■ **EXERCISE**
Copy exactly every line below, from the first through the one that contains "uruchamianie dla różnych", and skip all pictures.

[Collected data entries]
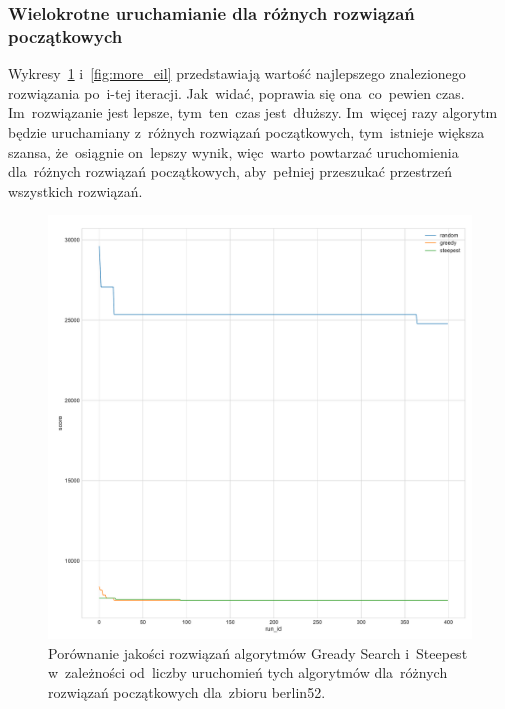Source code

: \subsubsection{Wielokrotne uruchamianie dla różnych rozwiązań początkowych}

Wykresy~\ref{fig:more_berlin} i~\ref{fig:more_eil} przedstawiają wartość najlepszego znalezionego rozwiązania po~i-tej iteracji. Jak~widać, poprawia się ona~co~pewien czas. Im~rozwiązanie jest lepsze, tym~ten~czas jest~dłuższy. Im~więcej razy algorytm będzie uruchamiany z~różnych rozwiązań początkowych, tym~istnieje większa szansa, że~osiągnie on~lepszy wynik, więc~warto powtarzać uruchomienia dla~różnych rozwiązań początkowych, aby~pełniej przeszukać przestrzeń wszystkich rozwiązań.

\begin{figure}[H]
\begin{center}
\includegraphics[width=1.0\textwidth]{graphs/multi_start_scoreberlin52.pdf}
\end{center}
\caption{Porównanie jakości rozwiązań algorytmów Gready Search i~Steepest w~zależności od~liczby uruchomień tych algorytmów dla~różnych rozwiązań początkowych dla~zbioru berlin52.}
\label{fig:more_berlin}
\end{figure}

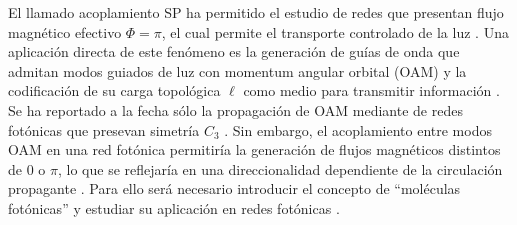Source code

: 	El llamado acoplamiento SP ha permitido el estudio de redes que presentan flujo magnético efectivo $\Phi = \pi$, el cual permite el transporte controlado de la luz \cite{OAMCaging, ABCaging}. Una aplicación directa de este fenómeno es la generación de guías de onda que admitan modos guiados de luz con momentum angular orbital (OAM) y la codificación de su carga topológica $\ell$ como medio para transmitir información \cite{oamapp, oamfree}. Se ha reportado a la fecha sólo la propagación de OAM mediante de redes fotónicas que presevan simetría $C_3$ \cite{OAMWG, vortex}. Sin embargo, el acoplamiento entre modos OAM en una red fotónica permitiría la generación de flujos magnéticos distintos de $0$ o $\pi$, lo que se reflejaría en una direccionalidad dependiente de la circulación propagante \cite{vortextrim, topoOAM}. Para ello será necesario introducir el concepto de ``moléculas fotónicas'' \cite{molecules} y estudiar su aplicación en redes fotónicas \cite{SPSSH}.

■ **ANSWER SECTION**
Source code

: \subsubsection{Wielokrotne uruchamianie dla różnych rozwiązań początkowych}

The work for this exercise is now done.